There is no doubt that the advent of social media has brought it with many welcomed and some not so welcomed developments. Social media platforms have revolutionised the way we stay in touch with each other and it has become an integral part of the daily life of many.
While there are many positive roles played by social media, it has many setbacks as recent reports have said that over- or misuse of social media can have a negative impact on self-esteem and mental health, particularly among younger users.
So how and when might social media use be detrimental to our mental wellbeing?
One piece of research posited that tweeting or checking emails may be ‘harder to resist than cigarettes and alcohol’. The more social media use becomes an important part of our daily routine, the more we may become too emotionally and psychologically dependent on it. Asides that, addiction to social media affects our everyday relationships, sleep hygiene, or our performance at work or in our studies.
The Fear of Missing Out (FoMO) factor
Getting into the habit of checking social media at any available time may lead to us checking on impulse. This can lead to us never really switching off or taking time to relax. Many social media users today live in the fear of missing out on an update from a friend or celebrity causing them to constantly check their social media platforms at all available given times.
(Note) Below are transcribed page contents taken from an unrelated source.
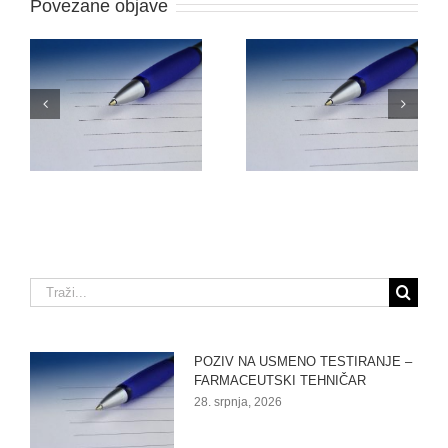
Povezane objave
O
NATJEČAJ ZA
ODLUKU O PRIJAMU
RADNO MJESTO –
–
FARMACEUTSKI
VOZAČ/DOSTAVLJAČ
TEHNIČAR (M/Ž)
Traži...
POZIV NA USMENO TESTIRANJE –
FARMACEUTSKI TEHNIČAR
28. srpnja, 2026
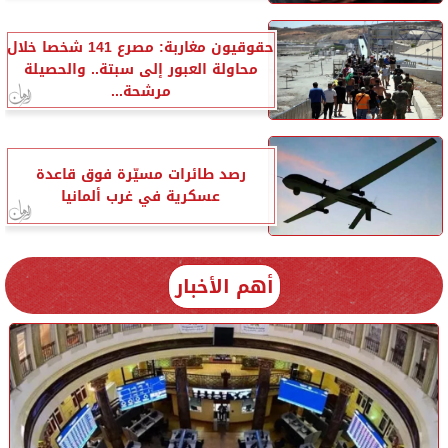
حقوقيون مغاربة: مصرع 141 شخصا خلال
محاولة العبور إلى سبتة.. والحصيلة
مرشحة...
رصد طائرات مسيّرة فوق قاعدة
عسكرية في غرب ألمانيا
أهم الأخبار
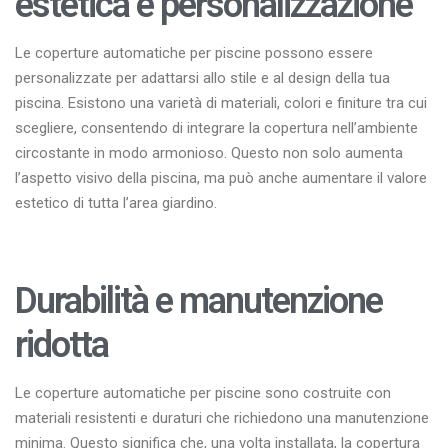
estetica e personalizzazione
Le coperture automatiche per piscine possono essere
personalizzate per adattarsi allo stile e al design della tua
piscina. Esistono una varietà di materiali, colori e finiture tra cui
scegliere, consentendo di integrare la copertura nell’ambiente
circostante in modo armonioso. Questo non solo aumenta
l’aspetto visivo della piscina, ma può anche aumentare il valore
estetico di tutta l’area giardino.
Durabilità e manutenzione
ridotta
Le coperture automatiche per piscine sono costruite con
materiali resistenti e duraturi che richiedono una manutenzione
minima. Questo significa che, una volta installata, la copertura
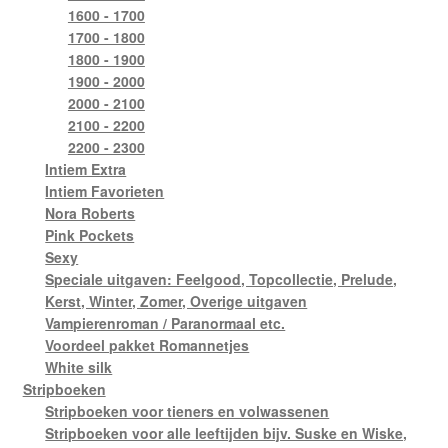
1600 - 1700
1700 - 1800
1800 - 1900
1900 - 2000
2000 - 2100
2100 - 2200
2200 - 2300
Intiem Extra
Intiem Favorieten
Nora Roberts
Pink Pockets
Sexy
Speciale uitgaven: Feelgood, Topcollectie, Prelude,
Kerst, Winter, Zomer, Overige uitgaven
Vampierenroman / Paranormaal etc.
Voordeel pakket Romannetjes
White silk
Stripboeken
Stripboeken voor tieners en volwassenen
Stripboeken voor alle leeftijden bijv. Suske en Wiske,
One thing that makes social media fun is that we get to have a glimpse into the lives of others and keep up to date with them. However, being in constant contact with the lives of others can lead to critical comparison leading to feelings to insecurity. We forget that most of what we see on social media platforms are carefully selected and filtered content and we aspire to unrealistic expectations.
One study has suggested that the more frequently you visit social networking sites the more likely you are to feel socially isolated. However, like many of the studies exploring the effects of social media on mental health, it is difficult to pinpoint causation.
One major headache of social networking is the issue of cyber or online bullying. 70 percent of young people and 40 percent of adults say that they have experienced some form of cyberbullying. The Royal Society for Public Health says that victims of bullying are more likely to experience depression, anxiety and even self-harm.
Anxiety and depression
One study has reported that simultaneous use of multiple social networking sites led users to be more likely to report feelings of anxiety or depression. Those that already have difficulties with anxiety, problems such as body dysmorphic disorder and low self-esteem issues may be compounded by social media.’